### ROWS
* * *
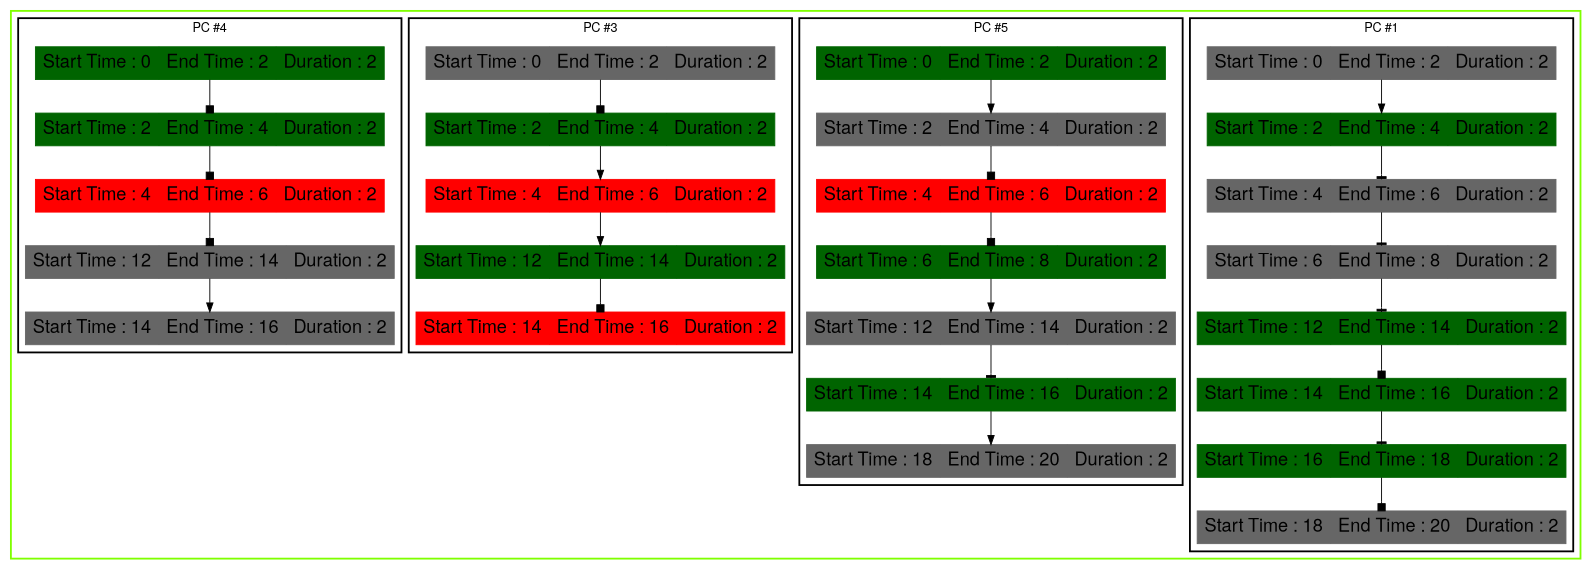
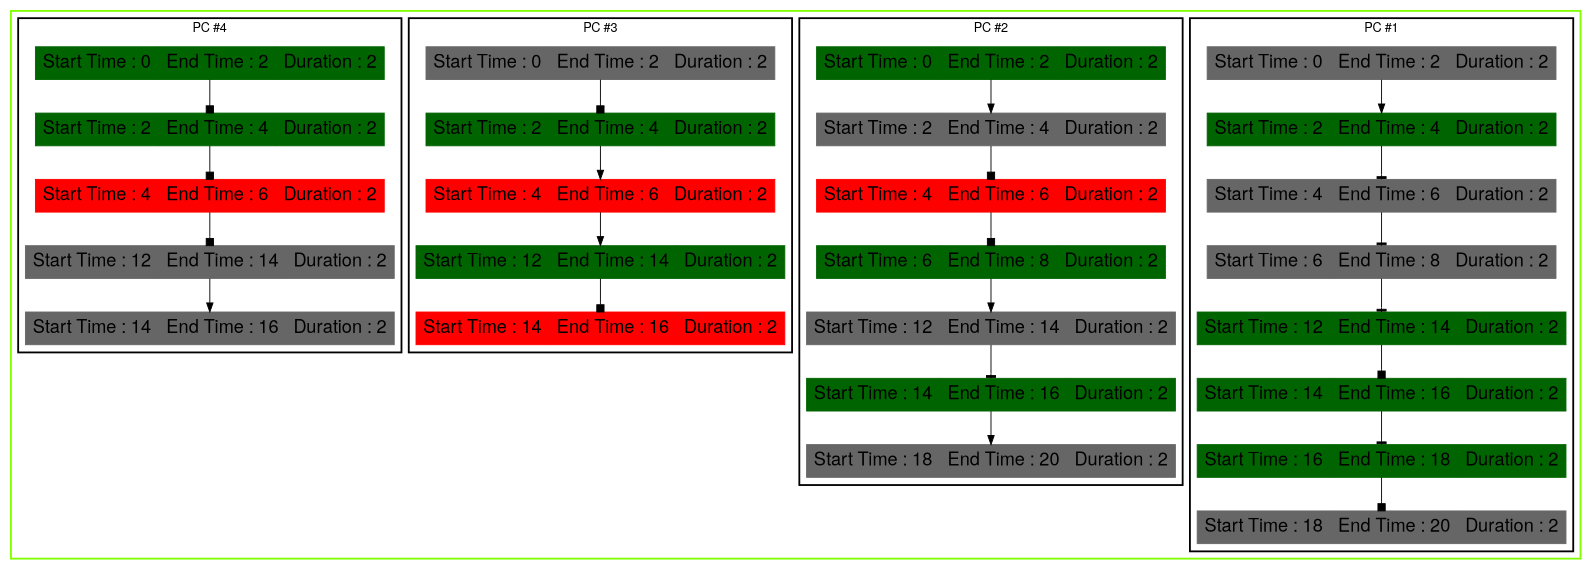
  digraph {
    fontname="Helvetica,Arial,sans-serif"
    rankdir=TB
    node [color=darkgreen fontname="Helvetica,Arial,sans-serif" fontsize=20 shape=record style=filled]
    edge [fontname="Helvetica,Arial,sans-serif" arrowhead=box]
    n1 [color=gray40 label="Start Time : 0 | End Time : 2 | Duration : 2"]
    n2 [label="Start Time : 2 | End Time : 4 | Duration : 2"]
    n3 [color=gray40 label="Start Time : 4 | End Time : 6 | Duration : 2"]
    n4 [color=gray40 label="Start Time : 6 | End Time : 8 | Duration : 2"]
    n5 [label="Start Time : 12 | End Time : 14 | Duration : 2"]
    n6 [label="Start Time : 14 | End Time : 16 | Duration : 2"]
    n7 [label="Start Time : 16 | End Time : 18 | Duration : 2"]
    n8 [color=gray40 label="Start Time : 18 | End Time : 20 | Duration : 2"]
    n9 [label="Start Time : 0 | End Time : 2 | Duration : 2"]
    n10 [color=gray40 label="Start Time : 2 | End Time : 4 | Duration : 2"]
    n11 [color=red label="Start Time : 4 | End Time : 6 | Duration : 2"]
    n12 [label="Start Time : 6 | End Time : 8 | Duration : 2"]
    n13 [color=gray40 label="Start Time : 12 | End Time : 14 | Duration : 2"]
    n14 [label="Start Time : 14 | End Time : 16 | Duration : 2"]
    n15 [color=gray40 label="Start Time : 18 | End Time : 20 | Duration : 2"]
    n16 [color=gray40 label="Start Time : 0 | End Time : 2 | Duration : 2"]
    n17 [label="Start Time : 2 | End Time : 4 | Duration : 2"]
    n18 [color=red label="Start Time : 4 | End Time : 6 | Duration : 2"]
    n19 [label="Start Time : 12 | End Time : 14 | Duration : 2"]
    n20 [color=red label="Start Time : 14 | End Time : 16 | Duration : 2"]
    n21 [label="Start Time : 0 | End Time : 2 | Duration : 2"]
    n22 [label="Start Time : 2 | End Time : 4 | Duration : 2"]
    n23 [color=red label="Start Time : 4 | End Time : 6 | Duration : 2"]
    n24 [color=gray40 label="Start Time : 12 | End Time : 14 | Duration : 2"]
    n25 [color=gray40 label="Start Time : 14 | End Time : 16 | Duration : 2"]
    subgraph cluster_1 {
      color=chartreuse
      style=bold
      subgraph cluster_2 {
        color=black
        label="PC #1"
        style=bold
        n1
        n2
        n3
        n4
        n5
        n6
        n7
        n8
      }
      subgraph cluster_3 {
        color=black
-       label="PC #5"
+       label="PC #2"
        style=bold
        n9
        n10
        n11
        n12
        n13
        n14
        n15
      }
      subgraph cluster_4 {
        color=black
        label="PC #3"
        style=bold
        n16
        n17
        n18
        n19
        n20
      }
      subgraph cluster_5 {
        color=black
        label="PC #4"
        style=bold
        n21
        n22
        n23
        n24
        n25
      }
    }
    n1 -> n2 [arrowhead=normal]
    n2 -> n3 [arrowhead=tee]
    n3 -> n4 [arrowhead=tee]
    n4 -> n5 [arrowhead=tee]
    n5 -> n6
    n6 -> n7 [arrowhead=tee]
    n7 -> n8
    n9 -> n10 [arrowhead=normal]
    n10 -> n11
    n11 -> n12
    n12 -> n13 [arrowhead=normal]
    n13 -> n14 [arrowhead=tee]
    n14 -> n15 [arrowhead=normal]
    n16 -> n17
    n17 -> n18 [arrowhead=normal]
    n18 -> n19 [arrowhead=normal]
    n19 -> n20
    n21 -> n22
    n22 -> n23
    n23 -> n24
    n24 -> n25 [arrowhead=normal]
  }
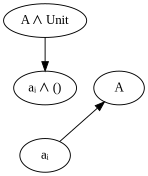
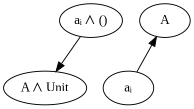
  digraph {
    fontname="Liberation Serif"
    node [fontname="Liberation Serif"]
    edge [fontname="Liberation Serif"]
    n1 [label="A ⋀ Unit"]
    n2 [label="aᵢ ⋀ ()"]
    n3 [label="aᵢ"]
    A
-   n1 -> n2
+   n2 -> n1
    n2 -> n3 [style=invis]
    n3 -> n2 [style=invis]
    A -> n3 [dir=back]
  }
* * *
### SET EXERCISE
Count the lines in the rows above that contain the string "Liberation", matching case exactly, and reply with only that number.

### OUTPUT OF THE EXERCISE
3